> [REQUIREMENT] From the entries below, transcribe exactly the lines between the line holding "Body Sculpture" and the line holding "Калорийность 100 мл", inclusive; skip all other lines.

GIVEN DATA: Begin

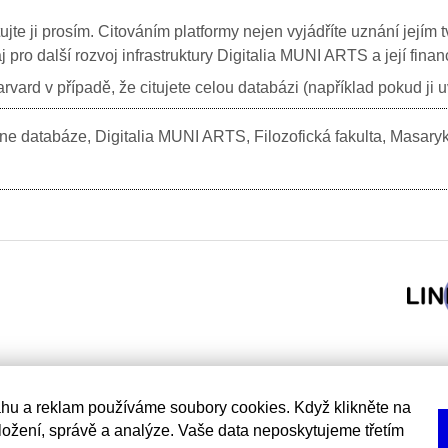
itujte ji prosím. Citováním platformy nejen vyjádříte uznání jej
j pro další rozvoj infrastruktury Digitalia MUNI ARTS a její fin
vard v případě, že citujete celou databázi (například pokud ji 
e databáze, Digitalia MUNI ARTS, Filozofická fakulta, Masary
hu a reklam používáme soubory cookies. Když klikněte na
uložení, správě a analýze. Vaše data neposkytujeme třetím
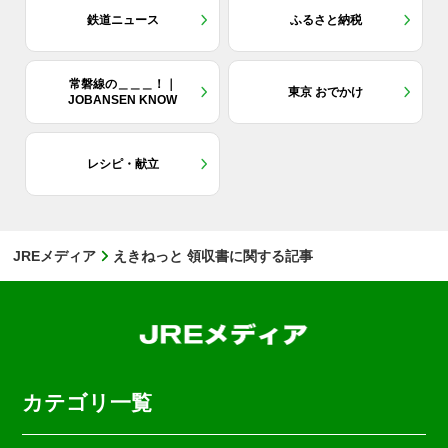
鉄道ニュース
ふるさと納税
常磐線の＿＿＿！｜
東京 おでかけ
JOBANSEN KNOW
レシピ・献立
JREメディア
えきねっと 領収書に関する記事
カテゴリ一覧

GIVEN DATA: End
GIVEN DATA: Begin

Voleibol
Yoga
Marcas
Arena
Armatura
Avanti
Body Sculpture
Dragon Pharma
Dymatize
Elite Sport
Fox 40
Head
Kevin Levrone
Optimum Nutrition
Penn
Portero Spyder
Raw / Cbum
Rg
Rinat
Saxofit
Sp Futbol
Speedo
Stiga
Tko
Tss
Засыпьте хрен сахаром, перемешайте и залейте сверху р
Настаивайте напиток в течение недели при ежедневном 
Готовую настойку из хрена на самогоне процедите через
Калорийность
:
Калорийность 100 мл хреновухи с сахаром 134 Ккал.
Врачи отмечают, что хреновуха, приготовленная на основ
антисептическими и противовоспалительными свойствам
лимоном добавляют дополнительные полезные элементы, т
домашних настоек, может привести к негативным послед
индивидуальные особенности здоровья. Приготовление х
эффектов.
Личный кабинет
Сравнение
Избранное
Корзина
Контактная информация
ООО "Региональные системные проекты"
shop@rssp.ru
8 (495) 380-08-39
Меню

GIVEN DATA: End
GIVEN DATA: Begin

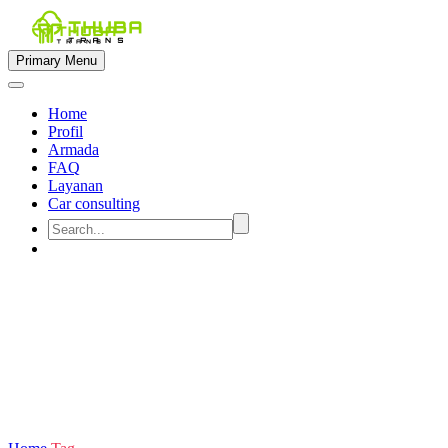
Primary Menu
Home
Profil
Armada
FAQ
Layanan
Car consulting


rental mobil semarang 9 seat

GIVEN DATA: End

> [EXERCISE OUTPUT]
Body Sculpture
Dragon Pharma
Dymatize
Elite Sport
Fox 40
Head
Kevin Levrone
Optimum Nutrition
Penn
Portero Spyder
Raw / Cbum
Rg
Rinat
Saxofit
Sp Futbol
Speedo
Stiga
Tko
Tss
Засыпьте хрен сахаром, перемешайте и залейте сверху р
Настаивайте напиток в течение недели при ежедневном 
Готовую настойку из хрена на самогоне процедите через
Калорийность
:
Калорийность 100 мл хреновухи с сахаром 134 Ккал.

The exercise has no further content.